Die elektrische Feldstärke hängt vor allem von der Betriebsspannung einer Leitung ab. Unter 380 kV-Wechselstrom-Freileitungen (Höchstspannungsleitungen) können Feldstärken auftreten, die über dem Grenzwert für niederfrequente elektrische Felder liegen. Der international empfohlene Basisgrenzwert für niederfrequente elektrische und magnetische Felder orientiert sich an den natürlichen elektrischen Feldstärken im Körper und an den Schwellenwerten für nachgewiesene gesundheitliche Wirkungen. Für die im Körper erzeugte elektrische Feldstärke ist bei 50 Hertz ein Basisgrenzwert von 20 Millivolt pro Meter festgelegt. Dieser gilt verbindlich nur für Orte, an denen sich Menschen längere Zeit aufhalten können, wie zum Beispiel Wohngrundstücke oder Schulhöfe. Maßgeblich ist, wie der Ort üblicherweise genutzt wird. Bei Hoch- und Mittelspannungsleitungen wird der Grenzwert in der Regel auch direkt unterhalb der Leitungen eingehalten.
Typische Messwerte
für eine 380 kV - Leitung
(Quelle: LfU BW)
Magnetische Felder
Magnetische Felder treten bei Freileitungen und Erdkabeln auf. Sie werden – wie bereits erwähnt - durch das Erdreich oder durch Baumaterialien nicht abgeschirmt und dringen daher in Gebäude und auch in den menschlichen Körper ein.

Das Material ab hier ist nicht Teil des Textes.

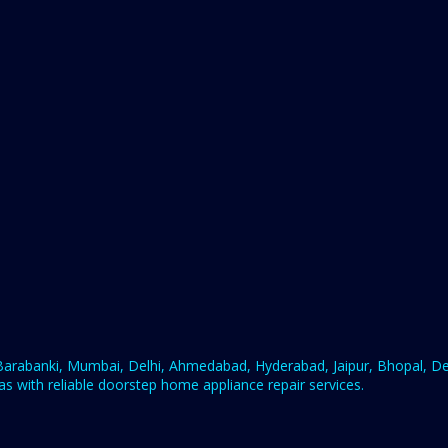
rabanki, Mumbai, Delhi, Ahmedabad, Hyderabad, Jaipur, Bhopal, Deh
s with reliable doorstep home appliance repair services.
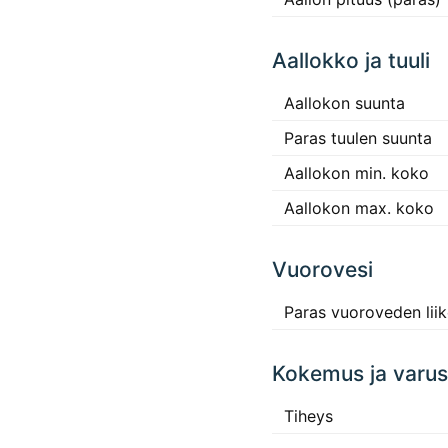
Aallokko ja tuuli
Aallokon suunta
Paras tuulen suunta
Aallokon min. koko
Aallokon max. koko
Vuorovesi
Paras vuoroveden lii
Kokemus ja varus
Tiheys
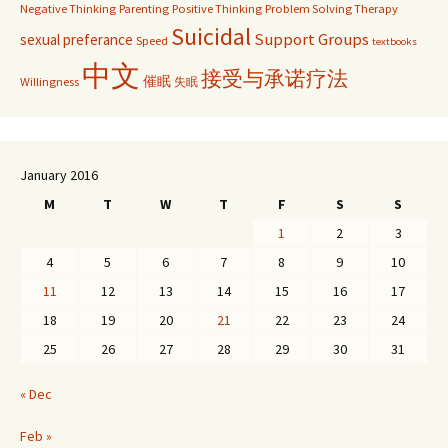
Negative Thinking
Parenting
Positive Thinking
Problem Solving Therapy
Suicidal
Support Groups
sexual preferance
Speed
textbooks
中文
接受与承诺疗法
催眠
Willingness
失眠
January 2016
M
T
W
T
F
S
S
1
2
3
4
5
6
7
8
9
10
11
12
13
14
15
16
17
18
19
20
21
22
23
24
25
26
27
28
29
30
31
« Dec
Feb »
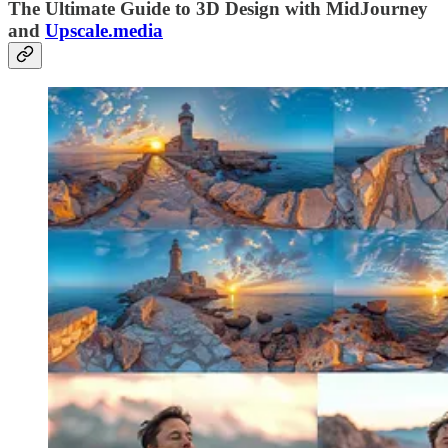
The Ultimate Guide to 3D Design with MidJourney
and
Upscale.media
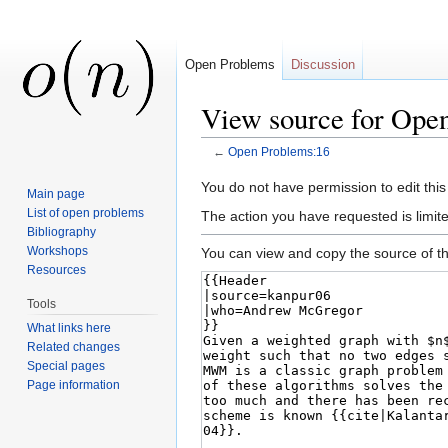
Open Problems
Discussion
View source for Ope
←
Open Problems:16
Jump to:
navigation
,
search
You do not have permission to edit this
Main page
List of open problems
The action you have requested is limite
Bibliography
Workshops
You can view and copy the source of th
Resources
Tools
What links here
Related changes
Special pages
Page information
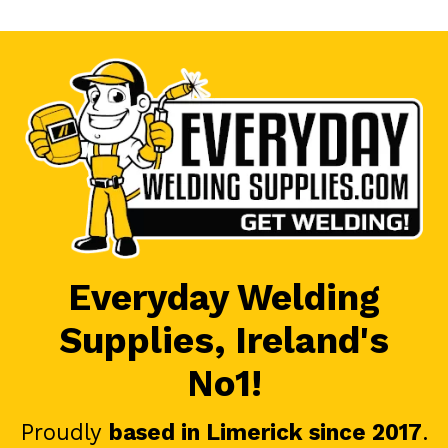
Everyday Welding
Supplies, Ireland's
No1!
Proudly
based in Limerick since 2017
.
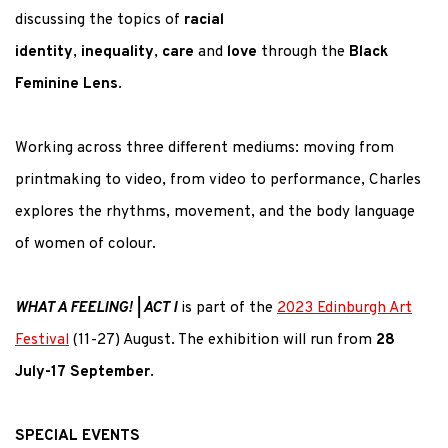
discussing the topics of
racial
identity
,
inequality
,
care
and
love
through the
Black
Feminine Lens
.
Working across three different mediums: moving from
printmaking to video, from video to performance, Charles
explores the rhythms, movement, and the body language
of women of colour.
WHAT A FEELING! | ACT I
is part of the
2023 Edinburgh Art
Festival
(11-27) August. The exhibition will run from
28
July-17 September
.
SPECIAL EVENTS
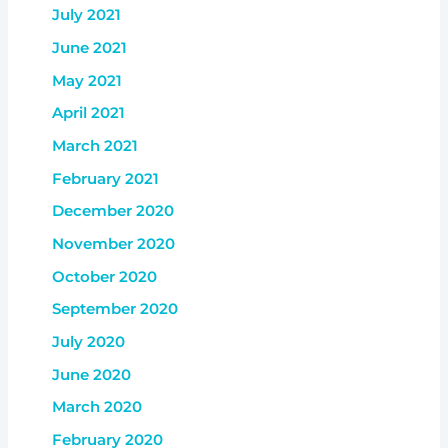
July 2021
June 2021
May 2021
April 2021
March 2021
February 2021
December 2020
November 2020
October 2020
September 2020
July 2020
June 2020
March 2020
February 2020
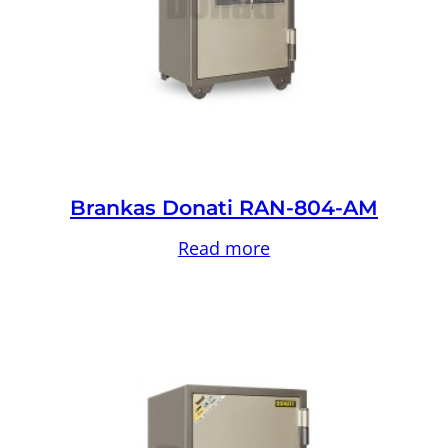
Brankas Donati RAN-804-AM
Read more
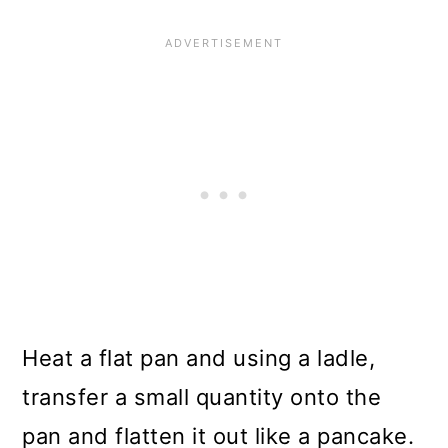
Heat a flat pan and using a ladle,
transfer a small quantity onto the
pan and flatten it out like a pancake.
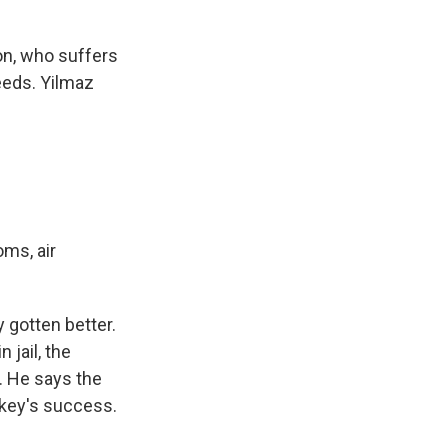
on, who suffers
eeds. Yilmaz
ms, air
 gotten better.
 jail, the
. He says the
rkey's success.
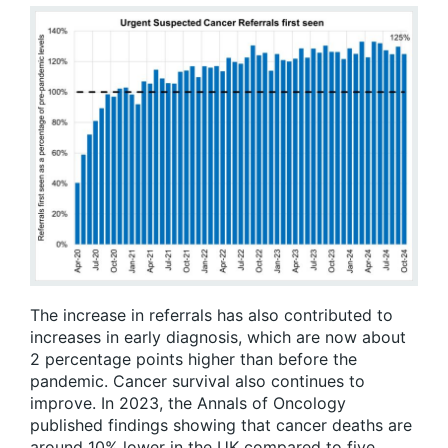
The increase in referrals has also contributed to
increases in early diagnosis, which are now about
2 percentage points higher than before the
pandemic. Cancer survival also continues to
improve. In 2023, the Annals of Oncology
published findings showing that cancer deaths are
around 10% lower in the UK compared to five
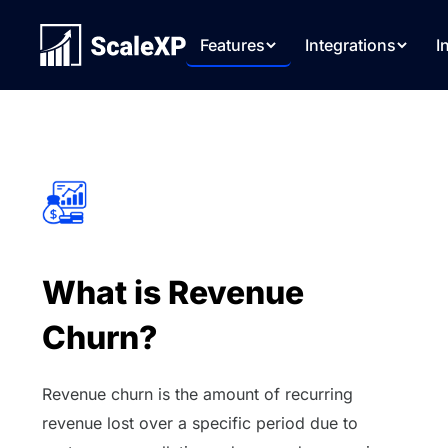
Features
Integrations
I
What is Revenue
Churn?
Revenue churn is the amount of recurring
revenue lost over a specific period due to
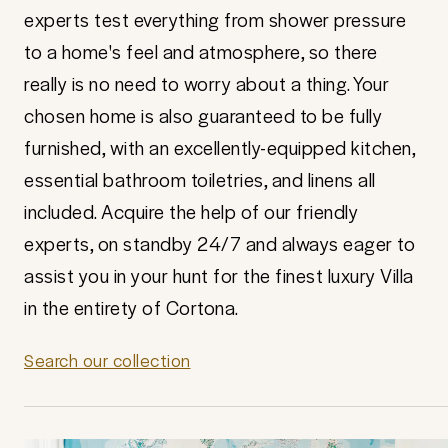
experts test everything from shower pressure
to a home's feel and atmosphere, so there
really is no need to worry about a thing. Your
chosen home is also guaranteed to be fully
furnished, with an excellently-equipped kitchen,
essential bathroom toiletries, and linens all
included. Acquire the help of our friendly
experts, on standby 24/7 and always eager to
assist you in your hunt for the finest luxury Villa
in the entirety of Cortona.
Search our collection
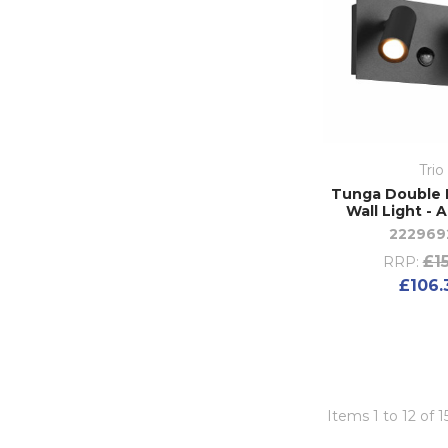
Trio
Tunga Double E
Wall Light - 
222969
£15
RRP:
£106.
Items 1 to 12 of 1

Magnetfelder entstehen wenn Strom fließt. Weil die Magnetfeldstärke von der Stromstärke abhängt, schwanken die Feldstärken mit den Stromstärken in den Leitungen. Zu Tageszeiten, zu denen viel Strom genutzt oder weitergeleitet wird, ist deshalb auch das Magnetfeld um eine Leitung herum stärker. Die höchsten Feldstärken sind direkt unter Freileitungen und über Erdkabeln zu finden. Mit seitlichem Abstand zu einer Trasse nehmen sie deutlich ab.
Diagramm vom Bundesamt für Strahlenschutz (BfS):
Magnetische Flussdichte an 380 kV Wechselstrom-Freileitungen und Erdkabeltrassen - gezeigt sind Höchstwerte, die unter maximalen Betriebsbedingungen an den untersuchten Trassenabschnitten zu erwarten sind
Der vom Rat der Europäischen Union zum Schutz der Gesundheit empfiehlt einen Höchstwert von 40 Millitesla (1 Millitesla = 1.000 Mikrotesla).

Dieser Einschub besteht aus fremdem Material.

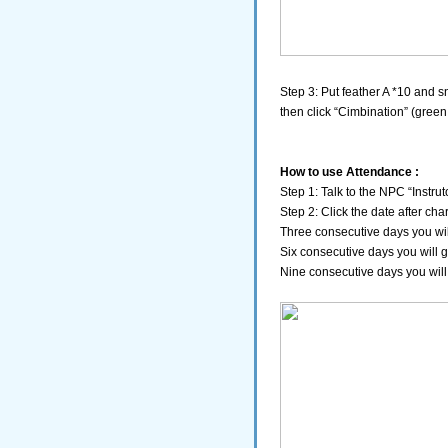
Step 3: Put feather A *10 and s
then click “Cimbination” (green
How to use Attendance :
Step 1: Talk to the NPC “Instru
Step 2: Click the date after cha
Three consecutive days you wil
Six consecutive days you will 
Nine consecutive days you will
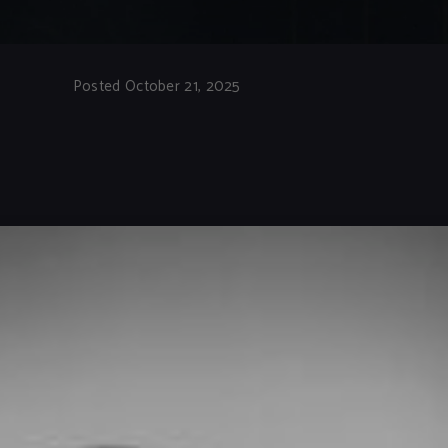
Posted October 21, 2025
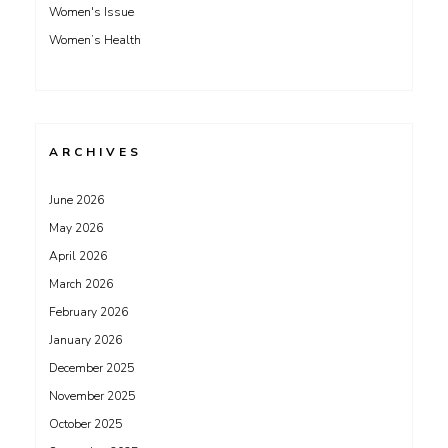
Women's Issue
Women’s Health
ARCHIVES
June 2026
May 2026
April 2026
March 2026
February 2026
January 2026
December 2025
November 2025
October 2025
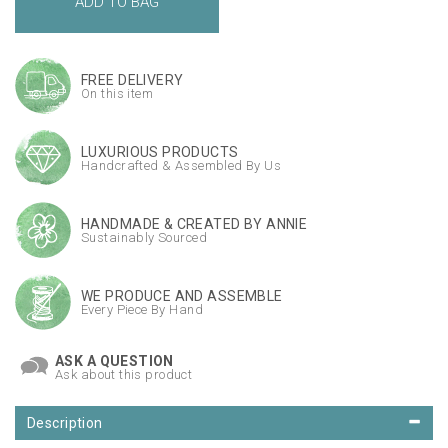
FREE DELIVERY
On this item
LUXURIOUS PRODUCTS
Handcrafted & Assembled By Us
HANDMADE & CREATED BY ANNIE
Sustainably Sourced
WE PRODUCE AND ASSEMBLE
Every Piece By Hand
ASK A QUESTION
Ask about this product
Description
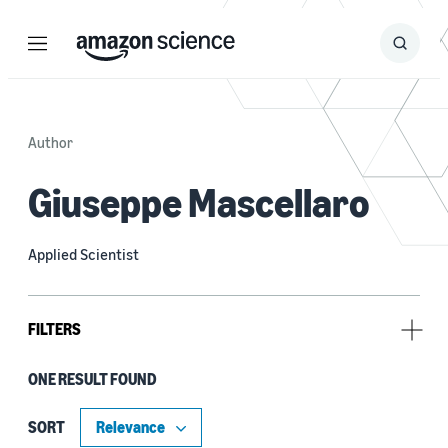
Menu
Search
Submit
Search
Author
Giuseppe Mascellaro
Applied Scientist
FILTERS
ONE RESULT FOUND
Research area
Conversational AI (1)
SORT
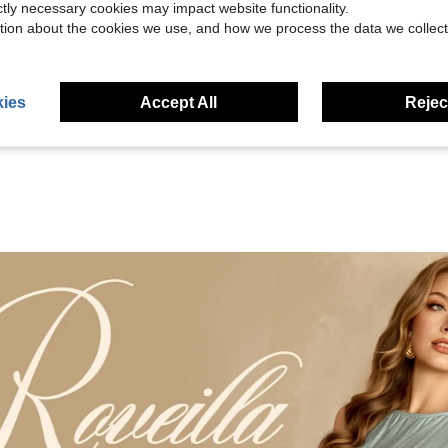
ictly necessary cookies may impact website functionality.
tion about the cookies we use, and how we process the data we collect
Helpful (8)
eviews
ies
Accept All
Reject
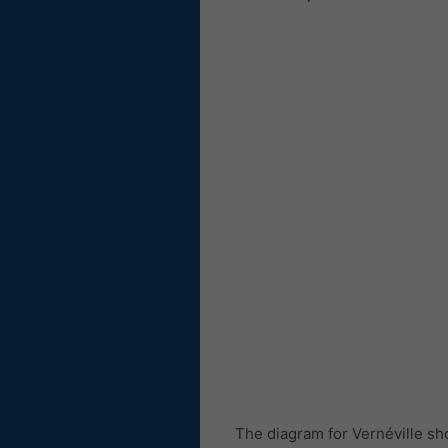
The diagram for Vernéville sh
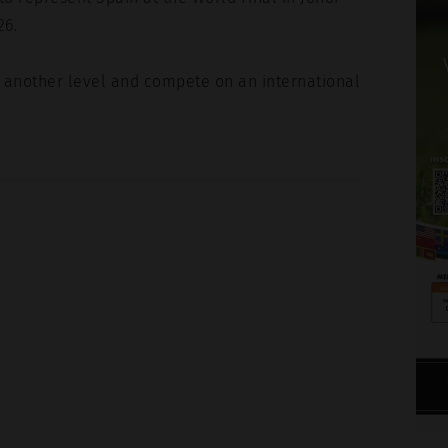
26.
t another level and compete on an international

Bei Freileitungen hängt die Feldverteilung vor allem von der Masthöhe sowie vom Durchhang und der Anordnung der Leiterseile ab. Der Durchhang der Leiterseile wird unter anderem vom Abstand benachbarter Masten entlang der Trasse (Spannfeldlänge) und von der transportierten Strommenge bestimmt: Je mehr Strom fließt, desto wärmer werden die Seile. Dabei dehnen sie sich aus und hängen stärker durch. Der gleiche Effekt tritt im Sommer bei hohen Temperaturen auf. Im Winter kann Eis auf den Leitungen dazu führen, dass sie stärker durchhängen. Der geringere Abstand zum Boden kann dann einen Anstieg der Feldstärkewerte zur Folge haben.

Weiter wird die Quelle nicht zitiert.